ТЕКСТ ДЛЯ АНАЛИЗА:
- - - -

И отвечал: – Ладья газелей».

И ведь он прав! Бейты, без потери логики, даже местами поменять нельзя. А все вместе они сродни скрижалям Завета: жить в соответствии с ними – значит жить по божьим законам. И так в каждой газели: будь она о любви к Богу, или о любви к женщине; о соловьях или о розах.
 
Нельзя забывать, что Хафиз был суфием, а суфизм – это аскетизм, отречение от материального, чтобы «отверзлись вещие зеницы», чтобы ничто не мешало обратиться к Богу внутренним зрением. И снова в его стихах всё по-восточному тонко, ассоциативно, всё на грани, требует работы и чувства, и ума; всё символично, но в то же время прочно – он так жил, он так любил. Красавец, каких поискать, а женился на склоне лет. Словами боготворил женщину, а на деле воспевал через неё Бога. И всё это не линейно, а многослойно: на поверхности, кажется, всё просто, понятно, а копнёшь поглубже – мистика, переворачивающая всё с ног на голову. Всякую «нечисть» он величал «святыми» да «муфтиями», а дорогих сердцу людей – «бродягами» и «пьяницами». А плут – и вовсе этический идеал и бунтарь, призывающий к свободе духа и переустройству мира заново.

- - - -

ЗАДАНИЕ: Дословно повторите фрагмент текста о Хафизе: всё от слов «И ведь он прав!» и до слов «или о розах.» включительно.

- - - -

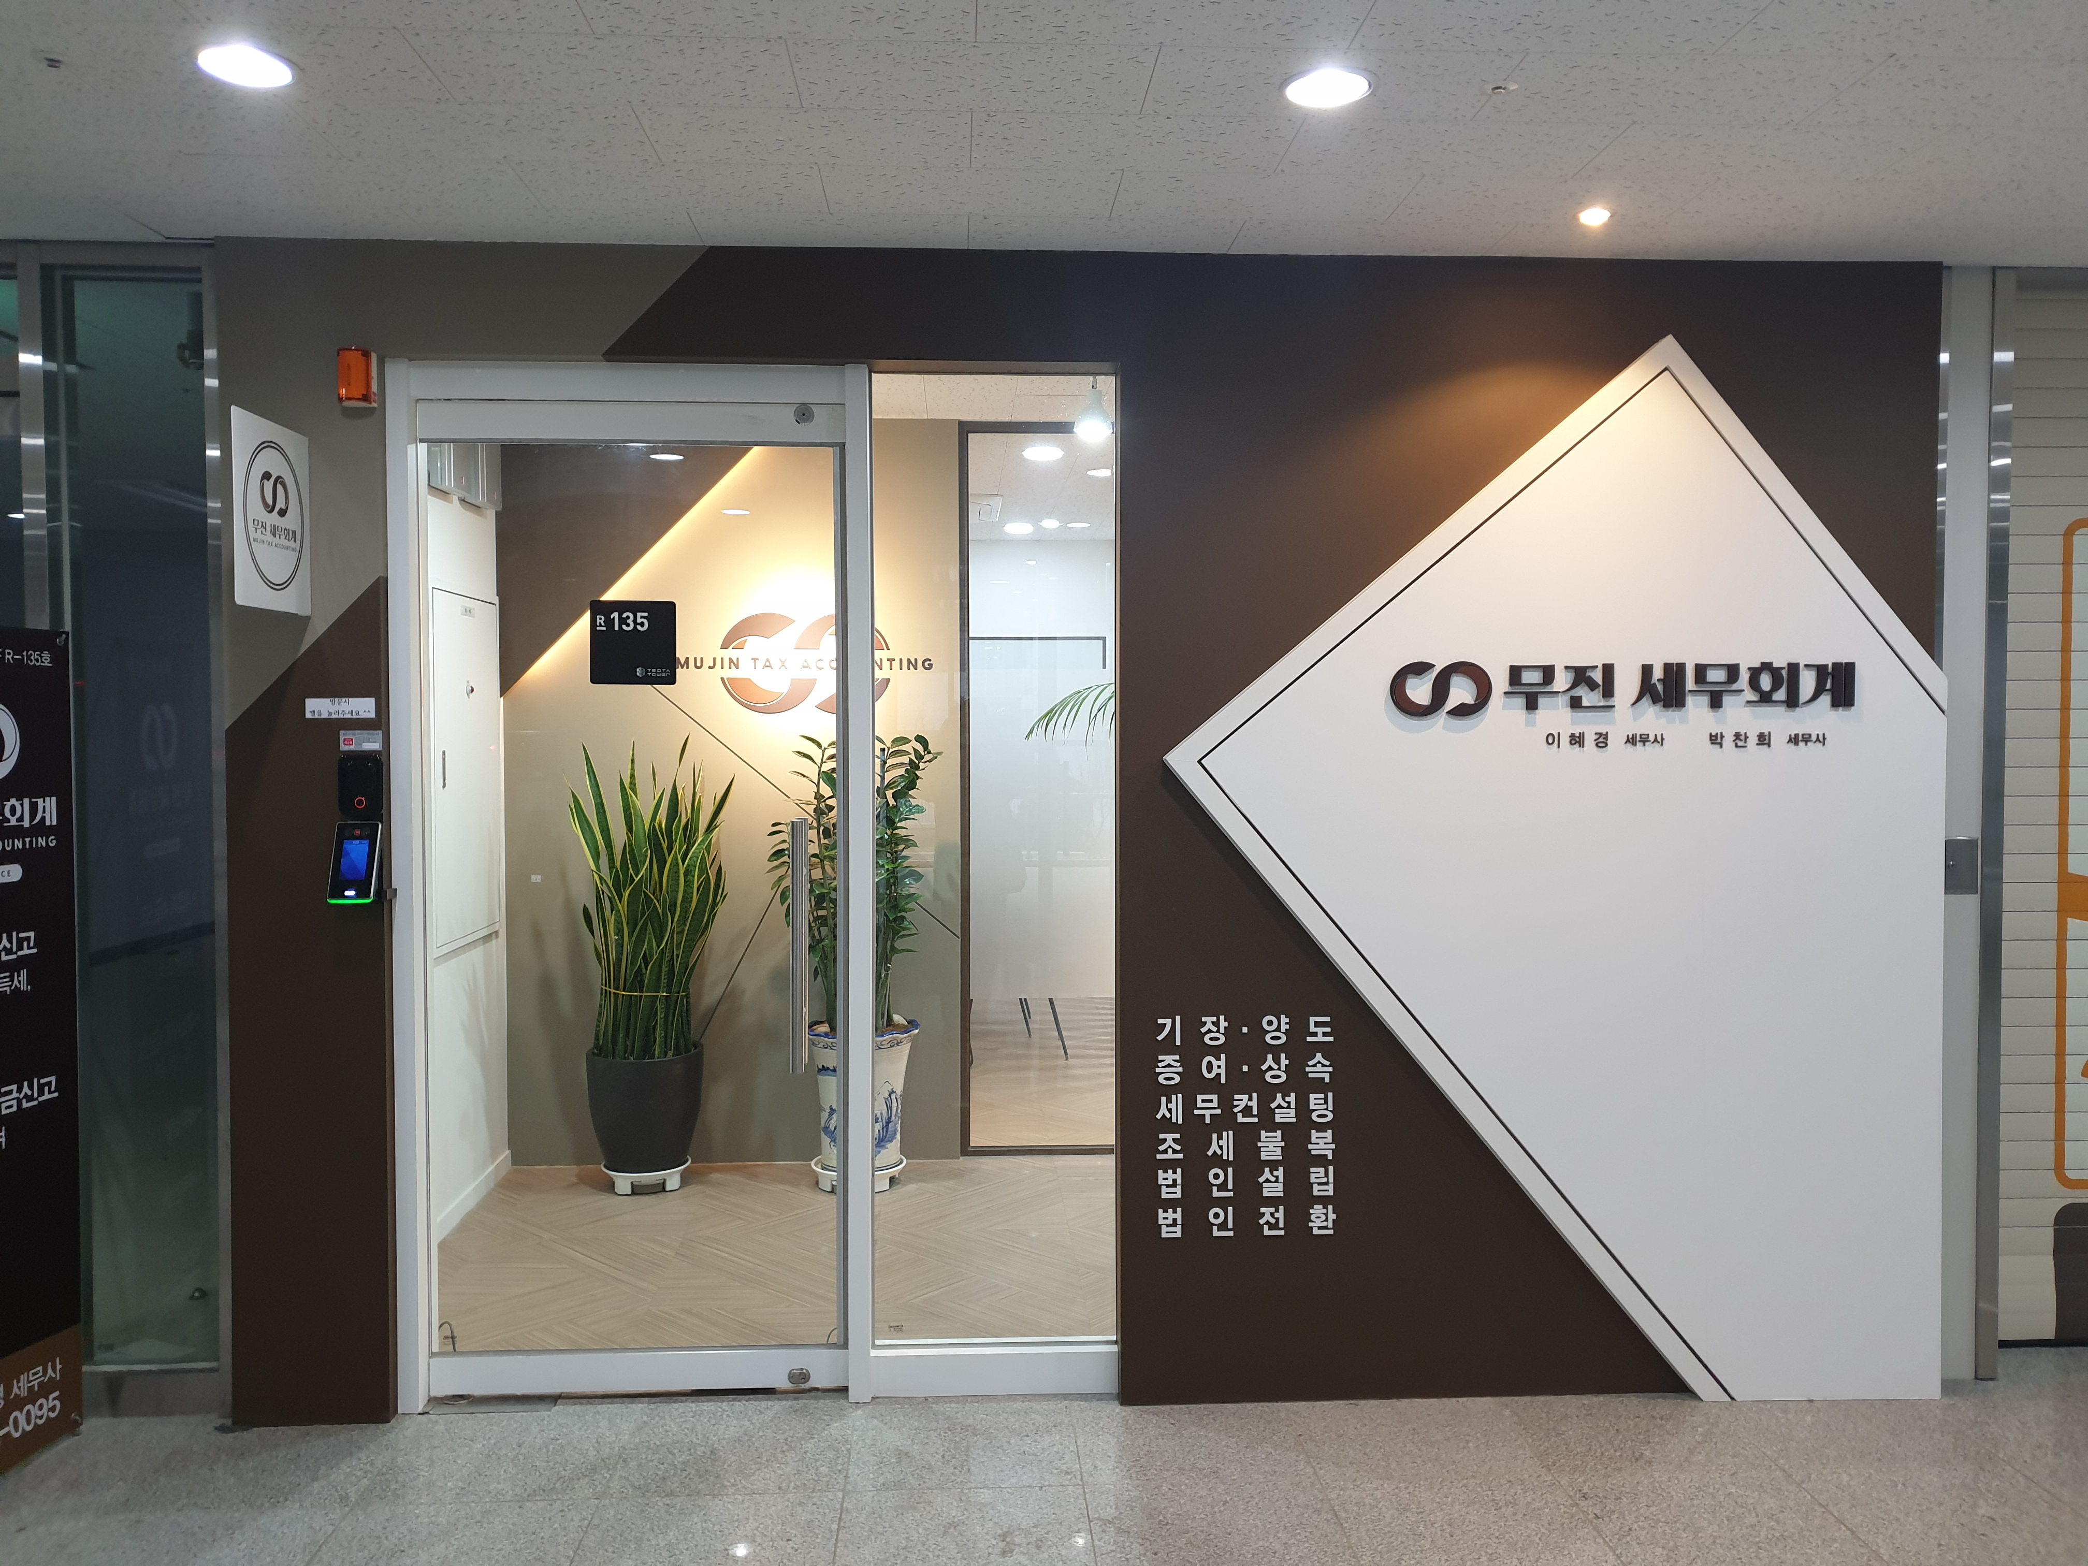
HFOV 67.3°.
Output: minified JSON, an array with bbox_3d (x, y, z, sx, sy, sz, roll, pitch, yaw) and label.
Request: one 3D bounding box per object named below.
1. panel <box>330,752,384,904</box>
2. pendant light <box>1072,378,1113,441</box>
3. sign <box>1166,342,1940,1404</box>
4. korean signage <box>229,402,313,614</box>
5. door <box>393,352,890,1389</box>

- - - -

МЕСТО ДЛЯ ОТВЕТА:
И ведь он прав! Бейты, без потери логики, даже местами поменять нельзя. А все вместе они сродни скрижалям Завета: жить в соответствии с ними – значит жить по божьим законам. И так в каждой газели: будь она о любви к Богу, или о любви к женщине; о соловьях или о розах.